Estes testes foram levados a cabo pelo Grupo Europeu de Investigação Ambiental e de Saúde no Sector dos Transportes (EUGT, na sigla oficial alemã), um organismo inteiramente financiado pela Volkswagen, Daimler e BMW, fundado em conjunto com a Bosch (que abandonou a entidade em 2013). O EUGT foi dissolvido em 2017.

“Estes ensaios, sejam eles feitos em macacos ou humanos, suscitam muitas questões críticas para quem os organizou”, declarou Steffan Siebert, porta-voz do Governo federal alemão. “Não são apenas questões éticas que deveriam merecer resposta imediata das empresas envolvidas, mas também a dúvida sobre que objectivo tinham afinal essas empresas para os levarem a cabo”, acrescentou, em tom crítico. Lembrou que a tendência da indústria automóvel tem sido a de diminuir as emissões em nome do ambiente, algo nunca implicou a necessidade de fazer testes em animais ou humanos.

Na quinta-feira, o jornal norte-americano The New York Times tinha noticiado testes feitos nos EUA, no estado do Novo México, que envolveram macacos – uma informação que gerou desde logo uma chuva de críticas, agora reforçada pelas últimas revelações.

A partir de Estugarda, o grupo Daimler distanciou-se destes ensaios laboratoriais, condenando-os “veementemente”. Um porta-voz ouvido pelo diário alemão que trouxe a público o uso de cobaias humanas garantiu ainda que os testes de Aachen com jovens “contradizem os valores e princípios éticos” do grupo, que é responsável por uma das principais marcas alemãs na indústria automóvel, a Mercedes-Benz.

Em Wolfsburgo, sede da Volkswagen, o chairman (presidente) do grupo exigiu a abertura imediata de um inquérito para apurar responsabilidades. “Em nome de todo o conselho de administração, condeno e rejeito estas práticas”, declarou Hans Dieter Pötsch – o austríaco que preside também à Porsche – num comunicado publicado no site da Volkswagen.

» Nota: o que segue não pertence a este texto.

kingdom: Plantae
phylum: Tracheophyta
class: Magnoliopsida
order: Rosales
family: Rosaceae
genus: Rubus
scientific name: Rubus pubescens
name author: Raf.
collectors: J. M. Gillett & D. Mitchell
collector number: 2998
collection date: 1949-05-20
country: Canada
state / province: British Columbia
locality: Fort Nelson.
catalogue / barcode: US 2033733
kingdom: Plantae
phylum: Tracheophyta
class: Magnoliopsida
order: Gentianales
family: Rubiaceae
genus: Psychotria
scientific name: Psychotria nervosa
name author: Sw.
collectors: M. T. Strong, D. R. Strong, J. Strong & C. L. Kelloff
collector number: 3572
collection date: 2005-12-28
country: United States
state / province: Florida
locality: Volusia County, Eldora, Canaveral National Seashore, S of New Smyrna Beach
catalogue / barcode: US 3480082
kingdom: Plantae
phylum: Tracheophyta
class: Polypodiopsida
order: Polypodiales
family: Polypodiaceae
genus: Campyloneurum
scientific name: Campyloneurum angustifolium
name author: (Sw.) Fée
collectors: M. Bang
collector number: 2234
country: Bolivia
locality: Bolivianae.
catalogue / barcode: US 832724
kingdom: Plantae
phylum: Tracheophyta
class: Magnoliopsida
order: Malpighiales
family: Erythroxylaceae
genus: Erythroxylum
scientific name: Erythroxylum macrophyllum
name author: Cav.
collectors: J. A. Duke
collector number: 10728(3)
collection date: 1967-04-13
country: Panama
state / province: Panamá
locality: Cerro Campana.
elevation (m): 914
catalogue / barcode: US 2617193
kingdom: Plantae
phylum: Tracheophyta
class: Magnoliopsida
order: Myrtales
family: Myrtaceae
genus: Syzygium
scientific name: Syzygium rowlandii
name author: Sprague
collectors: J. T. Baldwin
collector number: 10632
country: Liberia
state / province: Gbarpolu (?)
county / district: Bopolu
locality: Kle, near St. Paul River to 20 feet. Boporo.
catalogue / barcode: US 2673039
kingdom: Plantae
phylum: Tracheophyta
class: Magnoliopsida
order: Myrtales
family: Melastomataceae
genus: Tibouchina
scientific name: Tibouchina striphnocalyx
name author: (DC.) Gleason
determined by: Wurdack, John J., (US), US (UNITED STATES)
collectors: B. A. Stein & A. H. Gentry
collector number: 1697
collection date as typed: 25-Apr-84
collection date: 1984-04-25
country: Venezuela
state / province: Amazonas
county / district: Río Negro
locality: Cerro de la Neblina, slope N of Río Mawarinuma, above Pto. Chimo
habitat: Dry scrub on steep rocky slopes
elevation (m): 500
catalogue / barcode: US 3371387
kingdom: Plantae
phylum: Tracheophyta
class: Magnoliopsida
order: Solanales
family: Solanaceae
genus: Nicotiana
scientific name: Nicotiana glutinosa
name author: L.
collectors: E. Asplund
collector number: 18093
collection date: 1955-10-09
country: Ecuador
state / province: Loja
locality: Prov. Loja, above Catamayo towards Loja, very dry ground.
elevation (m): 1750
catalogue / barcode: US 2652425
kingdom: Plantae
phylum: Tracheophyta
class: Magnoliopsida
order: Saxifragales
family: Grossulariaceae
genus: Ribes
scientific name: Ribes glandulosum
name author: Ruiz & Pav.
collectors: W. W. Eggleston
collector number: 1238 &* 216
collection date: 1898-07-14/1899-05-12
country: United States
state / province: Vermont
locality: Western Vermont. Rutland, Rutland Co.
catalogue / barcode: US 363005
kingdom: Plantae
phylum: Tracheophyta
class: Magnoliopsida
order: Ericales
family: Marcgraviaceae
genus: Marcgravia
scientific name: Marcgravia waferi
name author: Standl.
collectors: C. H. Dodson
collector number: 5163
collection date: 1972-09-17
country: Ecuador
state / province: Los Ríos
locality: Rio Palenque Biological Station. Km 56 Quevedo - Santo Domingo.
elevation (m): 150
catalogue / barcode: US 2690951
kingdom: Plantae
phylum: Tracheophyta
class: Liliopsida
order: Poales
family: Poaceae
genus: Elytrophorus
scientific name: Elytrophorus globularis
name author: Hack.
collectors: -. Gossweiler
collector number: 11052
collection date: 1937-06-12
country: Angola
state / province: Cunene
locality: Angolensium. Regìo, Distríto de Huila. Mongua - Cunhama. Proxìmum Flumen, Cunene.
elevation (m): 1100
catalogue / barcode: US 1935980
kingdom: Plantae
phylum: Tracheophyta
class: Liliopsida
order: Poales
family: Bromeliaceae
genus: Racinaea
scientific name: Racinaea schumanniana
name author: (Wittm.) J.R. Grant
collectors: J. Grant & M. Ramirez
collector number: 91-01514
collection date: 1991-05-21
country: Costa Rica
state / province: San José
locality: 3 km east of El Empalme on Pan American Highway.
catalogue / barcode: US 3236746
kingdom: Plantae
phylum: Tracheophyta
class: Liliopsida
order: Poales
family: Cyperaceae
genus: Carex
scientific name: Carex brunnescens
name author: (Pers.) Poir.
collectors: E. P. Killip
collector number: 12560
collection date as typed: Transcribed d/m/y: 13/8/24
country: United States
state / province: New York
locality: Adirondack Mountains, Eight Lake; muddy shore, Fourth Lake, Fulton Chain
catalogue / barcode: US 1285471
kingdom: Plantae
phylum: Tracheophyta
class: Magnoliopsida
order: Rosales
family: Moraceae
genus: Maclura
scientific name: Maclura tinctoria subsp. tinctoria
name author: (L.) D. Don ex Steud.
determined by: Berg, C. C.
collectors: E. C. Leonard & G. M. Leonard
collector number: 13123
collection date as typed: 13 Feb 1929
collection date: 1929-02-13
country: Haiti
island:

Exige ainda um “esclarecimento cabal e completo” dos ensaios, cujo objectivo seria avaliar se as emissões contêm elementos cancerígenos e se constituem ameaça para a saúde pública.

Universidade defende ensaios

A Volkswagen foi uma das marcas a protagonizarem o escândalo dieselgate, em 2015, que envolvia a manipulação das emissões de alguns modelos a diesel produzidos pelo grupo. Nesse ano, descobriu-se que milhões de viaturas em circulação emitiam gases poluentes em doses superiores àquelas que eram garantidas pelos fabricantes, o que gerou uma sucessão de processos judiciais e de multas aplicadas às marcas prevaricadoras, originando prejuízos à Volkswagen.

Para a indústria alemã, este novo caso “é mais um grande tiro no pé”, considera um analista alemão, Stefan Bratzel, ouvido pela agência Bloomberg. Director do Centro de Gestão Automóvel sediado em Bergisch Gladbach, perto de Colónia, Bratzel afirma que o episódio “mostra como os fabricantes ultrapassaram a linha moral e ética na luta para que o gasóleo seja socialmente mais aceite”.

Apesar das críticas, a Universidade de Aachen, que usou a clínica em que decorreram os testes com humanos, veio a público garantir que tudo foi feito segundo as normas. A instituição defendeu os ensaios, garantindo que tinham sido aprovados por uma comissão de ética independente. Acrescentou ainda que os exames visavam estudar o efeito dos gases de NO2 no local de trabalho de profissionais como soldadores e mecânicos.

Uma explicação que não sossegou Stephan Weil, o líder do governo regional da Baixa Saxónia e membro do conselho de administração da Volkswagen. “As palavras ‘absurdo’ e ‘repugnante’ aplicam-se, com certeza, agora mais do que nunca se [os testes foram] aplicados a humanos”, afirmou, segundo a Bloomberg. “Urge saber agora se foi esse o caso, sob a responsabilidade de quem e quando”, declarou.